# Neutron Degeneracy Pressure Calculations

Today I was having a discussion with a colleague about what would happen if you took a 1 cm cube of neutron star matter and set it on the earth. He thought it would fall through and I was trying to explain why it wouldn't

But that got me thinking... You could never do this experiment as the degeneracy pressure would blow it apart. So I began to try to find calculations about how much energy this would create... John Timlin wrote a paper (http://www.physics.drexel.edu/~bob/Term_Reports/John_Timlin.pdf) where he has many calculations starting with the Fermi energy in N Space, etc. However, as I read this, it seems to rely on the particles to be at 0K degrees.. which does not make sense. ON page 5 he even says this does not make sense.

His calculations are for a meter cubed and come out to 5.24*10^33 kg/ms(^2)

I have 2 questions....

1. Is there a way to convert this to the amount of energy released with the pressure blows the neutrons apart from each other?

2. Would the neutrons be damaged from being bound so close together? You would think that this force would somehow affect them....

Ok 3rd question.... What would happen after the neutrons separated from each other? Would they decay N ---> P+e+Ve? like normal?

• I recommend pruning your question so that it complies with the Stack Exchange "one question per question" rule. – PM 2Ring Mar 9 '19 at 8:18
• As for question 2, the density in a neutron star is mostly comparable to nuclear density, so the neutrons don't experience damaging distortion. OTOH, see en.wikipedia.org/wiki/Quark_star Regarding question 3, yes the neutrons would decay. In a neutron star, beta decay is suppressed, as explained in the top 2 answers here. – PM 2Ring Mar 9 '19 at 8:29

The first part of your question is fully answered by my answer to this question What would happen to a teaspoon of neutron star material if released on Earth?

The kinetic energy of the neutrons amounts to $$\sim 10^{33}$$ J/m$$^3$$ at typical neutron star densities of a few $$10^{17}$$ kg/m$$^3$$, which is the same order as the pressure. All of this is released if the neutron star material is suddenly unconfined.

I don't really follow what you mean by the neutrons being "damaged". Neutrons at typical nuclear densities are of course perfectly stable -- as they are in normal nuclei. If the density is significantly higher then it is possible that the increased Fermi energies of the neutrons will lead to them turning into new hadronic species like kaons, pions, sigma or lambda particles. Alternatively, their quarks may achieve "asymptotic freedom" at very high densities and behave like three fermion gases (strange quarks would also be present at these energies). It is speculated that some or all of these things may happen in the cores of neutron stars at densities of $$\geq 10^{18}$$ m$$^{-3}$$, which are several times that of normal nuclear matter.

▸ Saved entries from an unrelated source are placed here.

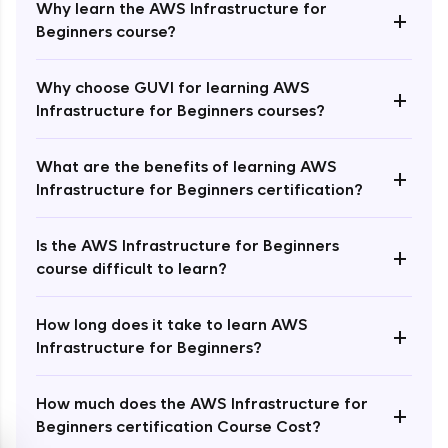
Why learn the AWS Infrastructure for
+
Beginners course?
Why choose GUVI for learning AWS
+
Infrastructure for Beginners courses?
Enroll Now - ₹1499
What are the benefits of learning AWS
+
Infrastructure for Beginners certification?
Is the AWS Infrastructure for Beginners
+
course difficult to learn?
How long does it take to learn AWS
+
Infrastructure for Beginners?
How much does the AWS Infrastructure for
+
Beginners certification Course Cost?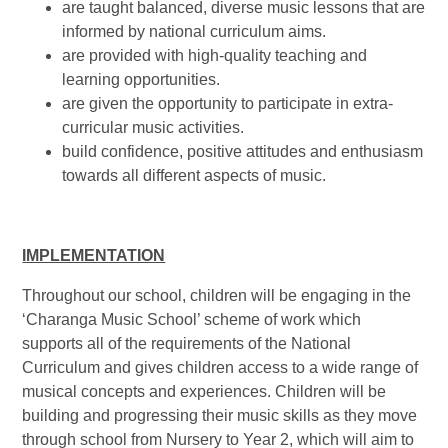
are taught balanced, diverse music lessons that are
informed by national curriculum aims.
are provided with high-quality teaching and
learning opportunities.
are given the opportunity to participate in extra-
curricular music activities.
build confidence, positive attitudes and enthusiasm
towards all different aspects of music.
IMPLEMENTATION
Throughout our school, children will be engaging in the
‘Charanga Music School’ scheme of work which
supports all of the requirements of the National
Curriculum and gives children access to a wide range of
musical concepts and experiences. Children will be
building and progressing their music skills as they move
through school from Nursery to Year 2, which will aim to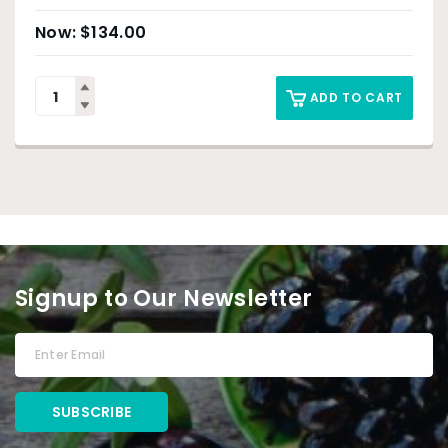
$
134.00
ADD TO CART
Signup to Our Newsletter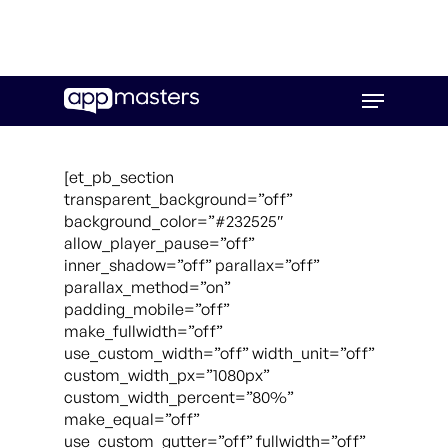
Skip
Menu
to
main
content
[et_pb_section
transparent_background=”off”
background_color=”#232525″
allow_player_pause=”off”
inner_shadow=”off” parallax=”off”
parallax_method=”on”
padding_mobile=”off”
make_fullwidth=”off”
use_custom_width=”off” width_unit=”off”
custom_width_px=”1080px”
custom_width_percent=”80%”
make_equal=”off”
use_custom_gutter=”off” fullwidth=”off”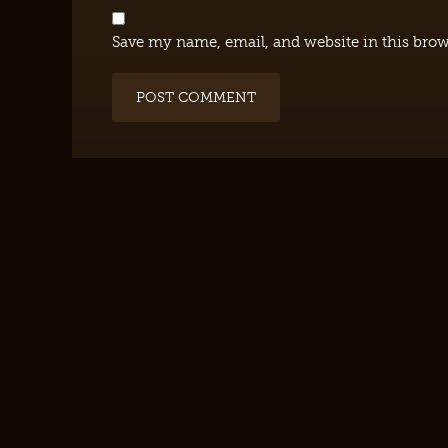
Save my name, email, and website in this brow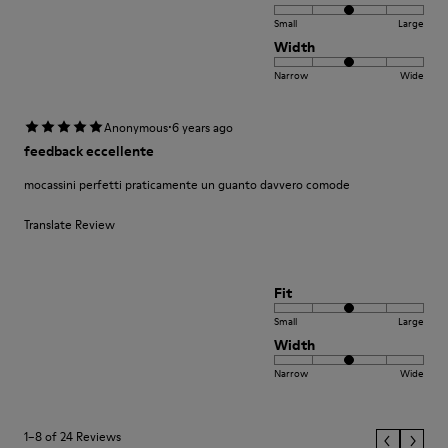
Small
Large
Width
Narrow
Wide
·
Anonymous
6 years ago
feedback eccellente
mocassini perfetti praticamente un guanto davvero comode
Translate Review
Fit
Small
Large
Width
Narrow
Wide
1–8 of 24 Reviews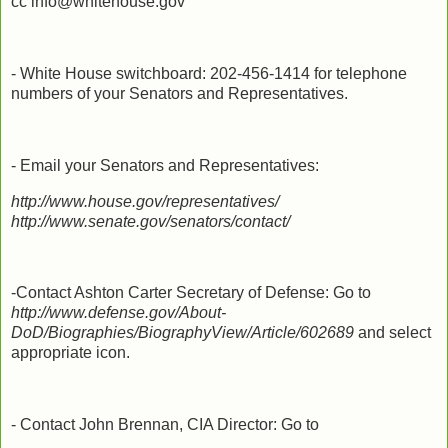
cc info@whitehouse.gov
- White House switchboard: 202-456-1414 for telephone
numbers of your Senators and Representatives.
- Email your Senators and Representatives:
http://www.house.gov/representatives/
http://www.senate.gov/senators/contact/
-Contact Ashton Carter Secretary of Defense: Go to
http://www.defense.gov/About-
DoD/Biographies/BiographyView/Article/602689
and select
appropriate icon.
- Contact John Brennan, CIA Director: Go to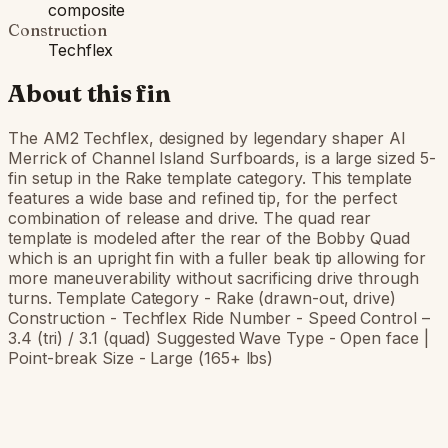
composite
Construction
Techflex
About this fin
The AM2 Techflex, designed by legendary shaper Al
Merrick of Channel Island Surfboards, is a large sized 5-
fin setup in the Rake template category. This template
features a wide base and refined tip, for the perfect
combination of release and drive. The quad rear
template is modeled after the rear of the Bobby Quad
which is an upright fin with a fuller beak tip allowing for
more maneuverability without sacrificing drive through
turns. Template Category - Rake (drawn-out, drive)
Construction - Techflex Ride Number - Speed Control –
3.4 (tri) / 3.1 (quad) Suggested Wave Type - Open face |
Point-break Size - Large (165+ lbs)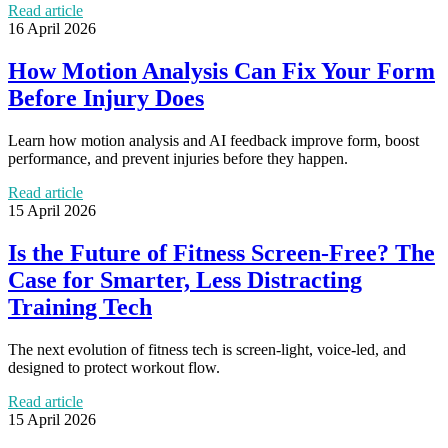
Read article
16 April 2026
How Motion Analysis Can Fix Your Form
Before Injury Does
Learn how motion analysis and AI feedback improve form, boost
performance, and prevent injuries before they happen.
Read article
15 April 2026
Is the Future of Fitness Screen-Free? The
Case for Smarter, Less Distracting
Training Tech
The next evolution of fitness tech is screen-light, voice-led, and
designed to protect workout flow.
Read article
15 April 2026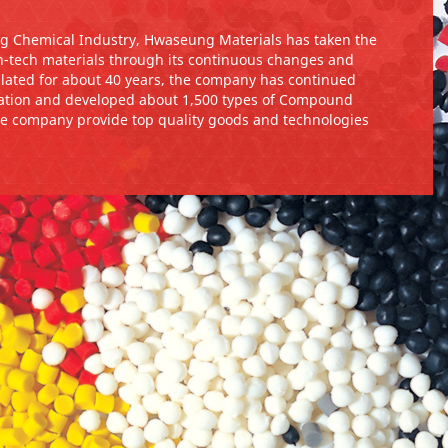
g Chemical Industry, Hwaseung Materials has taken the
-tech materials through its continuous changes and
mulated for about 40 years, the company has continued
tion and developed about 1,500 types of Compound
he company provide top quality goods and technologies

Finally, yes, free neutrons at low densities will decay on the usual ten minute timescales. Neutrons in a high density gas will not, because beta decay is blocked by degenerate electrons - see What stabilizes neutrons against beta decay in a neutron star?

This is very hypothetical, because there is no way to transport a $$cm^3$$ of neutron matter to earth (because of the large neutron degeneracy pressure, there is no suitable container).

If it could be done, it would result in a very substantial explosion. The energy density (Fermi energy) of neutron matter amounts to a few percent of the rest mass energy, similar to what you get in a nuclear weapon (but a lot more material).

The pressure would quickly accelerate the material, and the shock front quickly reaches a velocity close to the speed of light (the Fermi velocity is roughly 25$$\%$$ of $$c$$).

On this time scale both gravity (it is a lot of mass, but gravitational acceleration is independent of mass) and neutron decay (life time is 10 min) are irrelevant. Finite temperature effects are also irrelevant, the Fermi energy of neutron matter is much bigger than the temperature. Finally, the density in neutron matter is not large compared to atomic nuclei, so neutrons are not strongly modified.